Marylise Léon a salué ce mercredi « un premier ministre qui était beaucoup à l'écoute ». De son côté,François Asselin a jugé l'entretien « sympathique ». Il a estimé que le Premier ministre avait un côté « méthode Coué où il se dit qu'il faut jouer toutes les chances possibles ». Mais « il y a ce qu'il faudrait faire pour que la France redresse la tête, et ce que le Premier ministre pourra faire dans le contexte politique actuel » a-t-il estimé.
La CPME a fait par ailleurs preuve de réalisme en acceptant le dernier arbitrage du gouvernement sur les allègements de charges patronales. Ces modifications, contenues dans le Projet de Loi de Financement de la Sécurité Sociale (PLFSS), limitent les suppressions d'allègements à 1,6 milliard d'euros, préservant ainsi les PME.
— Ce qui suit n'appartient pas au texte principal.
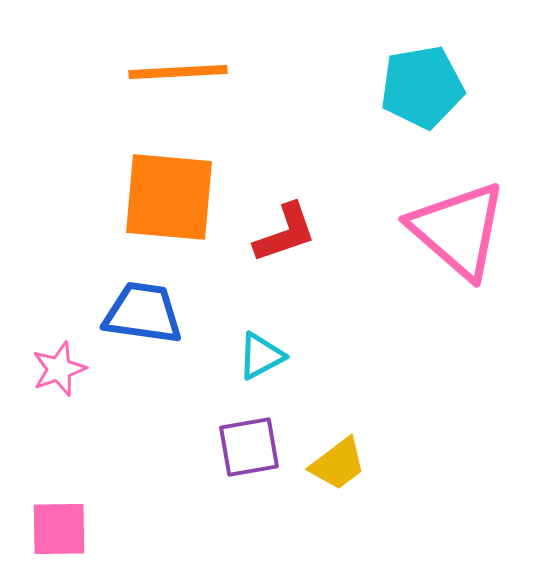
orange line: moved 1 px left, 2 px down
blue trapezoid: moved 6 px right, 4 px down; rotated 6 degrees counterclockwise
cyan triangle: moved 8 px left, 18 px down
Le chef du gouvernement s'entretiendra ce mercredi à 19h avec la secrétaire générale de la CGT Sophie Binet. La CGT a fait savoir à l'AFP qu'elle ira « avec plusieurs dossiers sur la table », citant notamment l'emploi et l'industrie, les retraites, et les services publics. Jeudi suivront le leader de FO Frédéric Souillot à 10h, celui de la CFE-CGC François Hommeril à 15h30 et le président de l'U2P (entreprises de proximité) Michel Picon à 18h. Le patron de la CFTC, Cyril Chabanier, sera reçu le lundi suivant, à la veille de la déclaration de politique générale de François Bayrou.